Rewrite the rows below with "scientific name" changed to "taxon" and everything else left as it is. Omit the pictures from your answer.

** start of ITEMS **

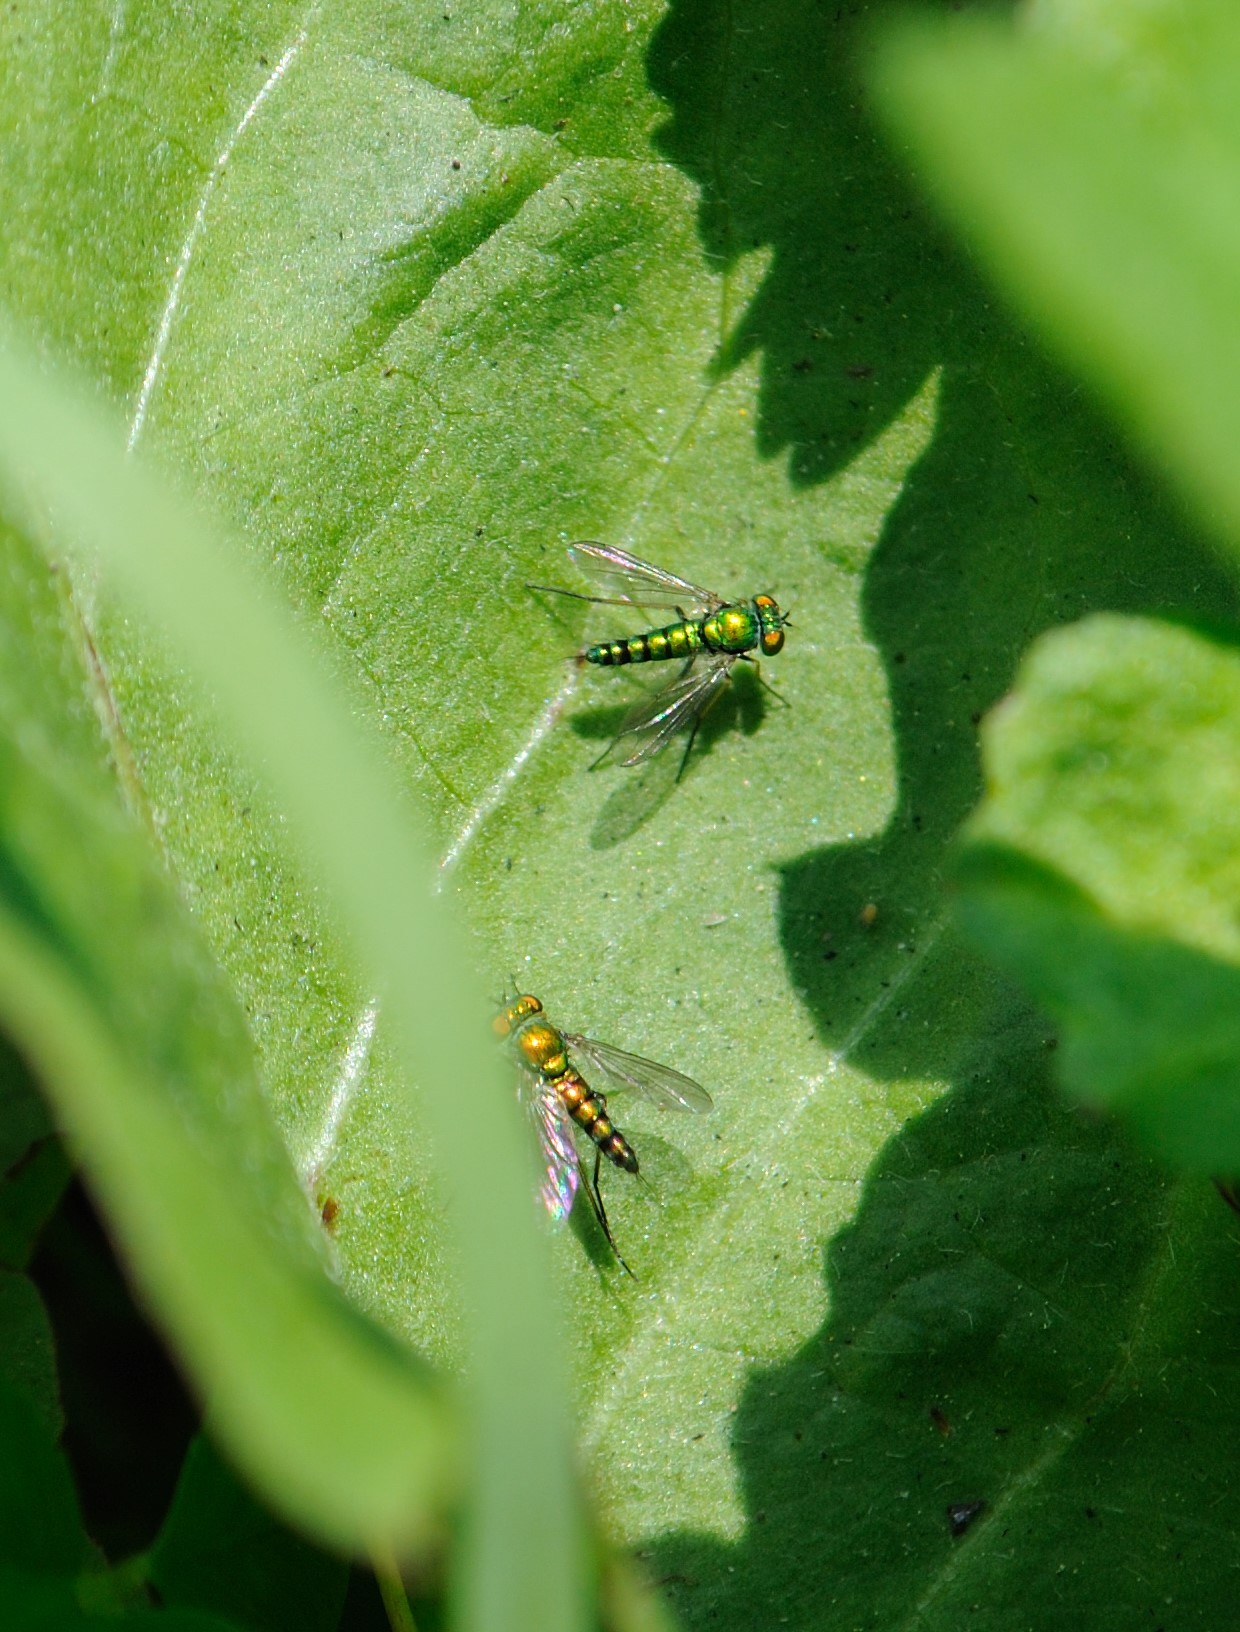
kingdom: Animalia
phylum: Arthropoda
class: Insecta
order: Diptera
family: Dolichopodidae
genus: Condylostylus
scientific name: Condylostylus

** end of ITEMS **

- [TASK RESULT]:
kingdom: Animalia
phylum: Arthropoda
class: Insecta
order: Diptera
family: Dolichopodidae
genus: Condylostylus
taxon: Condylostylus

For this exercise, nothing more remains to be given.